Ugandans have trouble with pronouns. I feel like even America the most uneducated still know the difference between "she" and "he." I understand that we have a difference in clothing attire here than is the norm in the states. Women do NOT wear pants here, only dresses or skirts therefore their baby girls are either dressed in dresses or local tribal wraps. However, Emme is always wearing a girly-looking frock. It might be shorts and a top or a romper but it's usually covered in something pink or swirly. Also, Emme is also still bald. But from where I come from bald babies can be either sex. Therefore, whenever I meet someone new and they assume she is a boy I really don't take offense but I DO say. SHE is a girl. Not HE is a girl. Somehow though, no matter what I do--Emme is a boy.
Our gardener still says--"how is baby Emma?"
"SHE is fine" I say.
"I miss that baby boy."
I don't know if boys are considered more of a blessing or something but I really don't get it. Maybe in Lugandan the word "baby" is always masculine or something--I honestly have no idea.
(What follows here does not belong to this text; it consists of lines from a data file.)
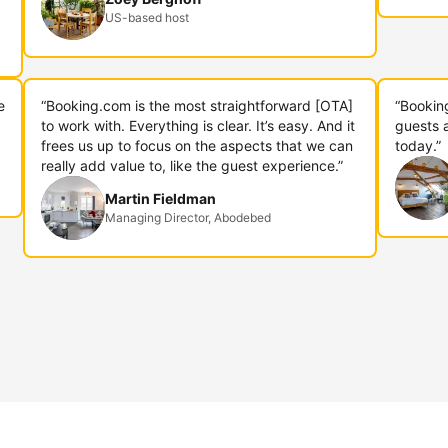
US-based host
e
“Booking.com is the most straightforward [OTA]
“Bookin
to work with. Everything is clear. It’s easy. And it
guests 
frees us up to focus on the aspects that we can
today.”
really add value to, like the guest experience.”
Martin Fieldman
Managing Director, Abodebed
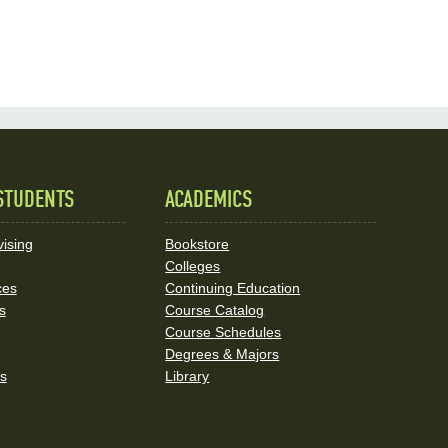
STUDENTS
ACADEMICS
ising
Bookstore
Colleges
ces
Continuing Education
s
Course Catalog
Course Schedules
Degrees & Majors
rs
Library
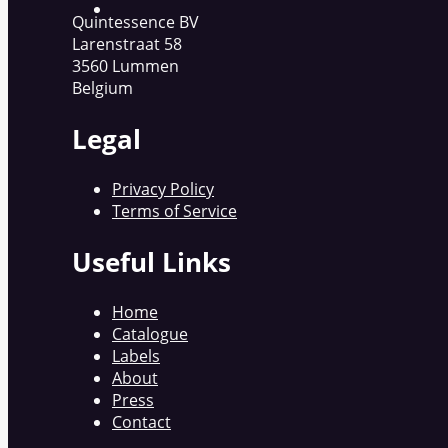
Quintessence BV
Larenstraat 58
3560 Lummen
Belgium
Legal
Privacy Policy
Terms of Service
Useful Links
Home
Catalogue
Labels
About
Press
Contact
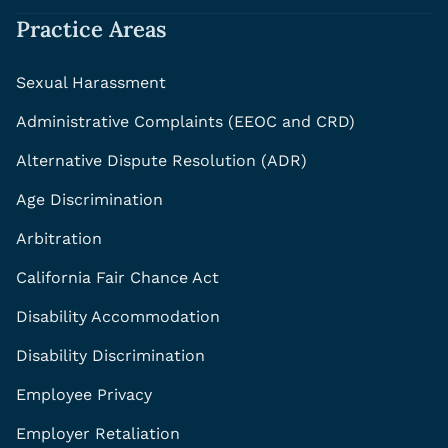
Practice Areas
Sexual Harassment
Administrative Complaints (EEOC and CRD)
Alternative Dispute Resolution (ADR)
Age Discrimination
Arbitration
California Fair Chance Act
Disability Accommodation
Disability Discrimination
Employee Privacy
Employer Retaliation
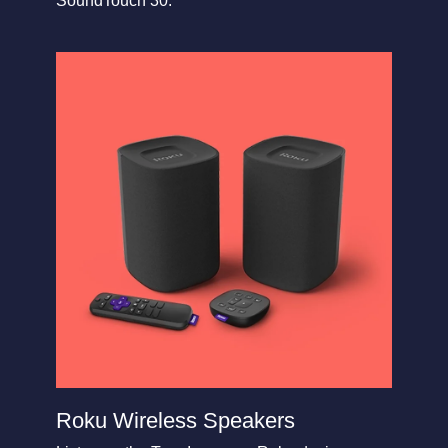
SoundTouch 30.
Roku Wireless Speakers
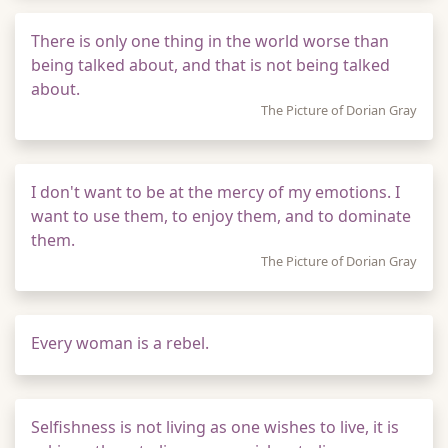
There is only one thing in the world worse than
being talked about, and that is not being talked
about.
The Picture of Dorian Gray
I don't want to be at the mercy of my emotions. I
want to use them, to enjoy them, and to dominate
them.
The Picture of Dorian Gray
Every woman is a rebel.
Selfishness is not living as one wishes to live, it is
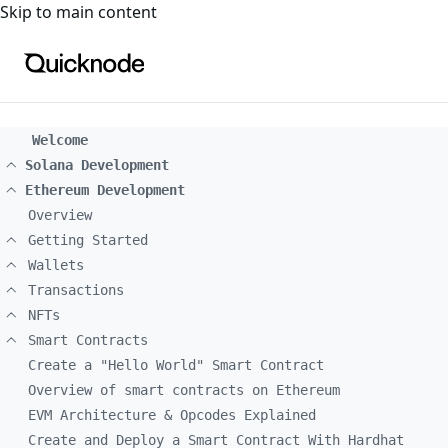
For the complete documentation index, see
llms.txt
. For a
Skip to main content
Welcome
Solana Development
Ethereum Development
Overview
Getting Started
Wallets
Transactions
NFTs
Smart Contracts
Create a "Hello World" Smart Contract
Overview of smart contracts on Ethereum
EVM Architecture & Opcodes Explained
Create and Deploy a Smart Contract With Hardhat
But it's getting worse.
Yesterday Jon and I were at the coffee shop and a waiter who we've had before wanted to give Emme fist bumps and calling her "my brodah" (that's "my brother") who can't hear my Ugandan accent. So, when he asks what her name is Jon and I both emphatically say "HER name is EMME." Our waiter then proceeds to draw a picture of her to give to her as a gift.
Upon first look I thought--oh Emme looks like she has a hairpiece, then I thought oh the waiter's name is Ian, then upon closer look I notice it says "Ian" BY Alfred or something. So apparently Emme is synonymous with Ian and Ian looks like an angry Man-Baby.
Then he says "Oh look at her! I mean HIM--so sorry, so sorry." Awkward again.
Jon and I then just proceed to look at each other and laugh because what else can you do after that. So we have an adorable baby boy named Emma or Ian with a hairpiece but we love him all the same.